Lo anterior implica, a su vez, que se debe capacitar y preparar a quienes son responsables por impartir el conocimiento en las clases en este nuevo método de enseñanza-aprendizaje y debe llevarse a cabo la necesaria revisión de los contenidos educativos, que no se adecuan a la era que vivimos, pero además que han dejado por un lado, por conveniencia, la preparación integral del ser humano no sólo en conocimientos de materias que les ayuden a su formación, sino también en promover el aprendizaje de los valores y principios básicos de convivencia social armónica y el respeto al medio ambiente, si deseamos cambios substanciales en el ser humano, sus condiciones de vida y la del entorno en que se desenvuelve. De igual forma, sólo la educación puede significar que también se combata la discriminación en relación a la población guatemalteca, que se luche por que la interculturalidad armónica sea una realidad y que nos integremos como una sociedad respetuosa con las personas y sus orígenes.

De igual forma, es innegable que deben destinarse los recursos necesarios para lograr lo anterior, pero partiendo de reconocer que somos un país en el que los recursos financieros son escasos, además de mal utilizados, sobrevalorados y manejados con corrupción e ineficiencia.
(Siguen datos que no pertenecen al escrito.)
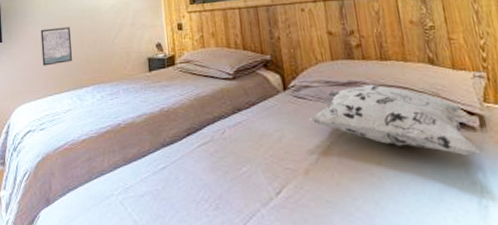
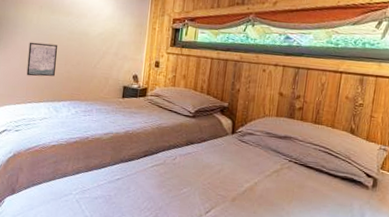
decorative pillow: present [308,84,482,156] -> none [245,140,367,206]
Vale mencionar que la participación de los padres de familia es vital para la educación, por lo que debe promoverse que sean parte activa del proceso formativo en las escuelas, reconociendo que los principios educativos son responsabilidad de los progenitores y no alejar a los padres del proceso educativo, como ahora se acostumbra, porque esto forzosamente conlleva que ellos sean controladores y partícipes del contenido y las actividades que sus hijos reciben en las escuelas, además de supervisar el cumplimiento de los maestros en sus responsabilidades. En resumen, la participación de los padres de familia de una manera más efectiva contribuiría sin duda a que mejore el sistema educativo.

Esto es una pequeña descripción de lo que debe hacerse si queremos vivir algún día en un país en el que las personas sean respetuosas, que haya paz social y contar con una sociedad competitiva, capaz de salir adelante por sus propios medios; sin esperar que los gobiernos regalen una pobre educación, que al sistema político corrupto le conviene, porque se aseguran que el ser humano ignorante puede ser manipulado a su sabor y antojo. De lo contrario, jamás podremos aspirar a salir del subdesarrollo en que nos encontramos inmersos y menos, asegurarnos que los niveles de pobreza disminuyan, si seguimos con la tónica de tener gobiernos que, como acciones de combate a la pobreza sigan regalando justo lo que no se requiere y no se entienda que la educación es la base fundamental que se requiere para lograr cambios en el mediano y largo plazo, lo que contribuirá a tener un país con oportunidades de empleo, mejores remuneraciones y personas con las herramientas necesarias para afrontar los grandes retos de la vida.

En resumidas cuentas, si queremos salvarnos de la debacle que a diario vivimos, debemos apostar a un sistema educativo que no sólo sea de una mayor cobertura, sino de calidad. Porque de nada sirve que las acciones vayan encaminadas a tener una cobertura total, si la calidad no es real.

 

Alejandro Giammattei

Ciudadano guatemalteco, médico de profesión y político con experiencia en administración pública donde ha desempeñado distintos puestos en el ámbito municipal y gubernamental. Además de haberse desempeñado en distintas actividades sociales como bomberos municipales, club rotario y otras fundaciones de índole social.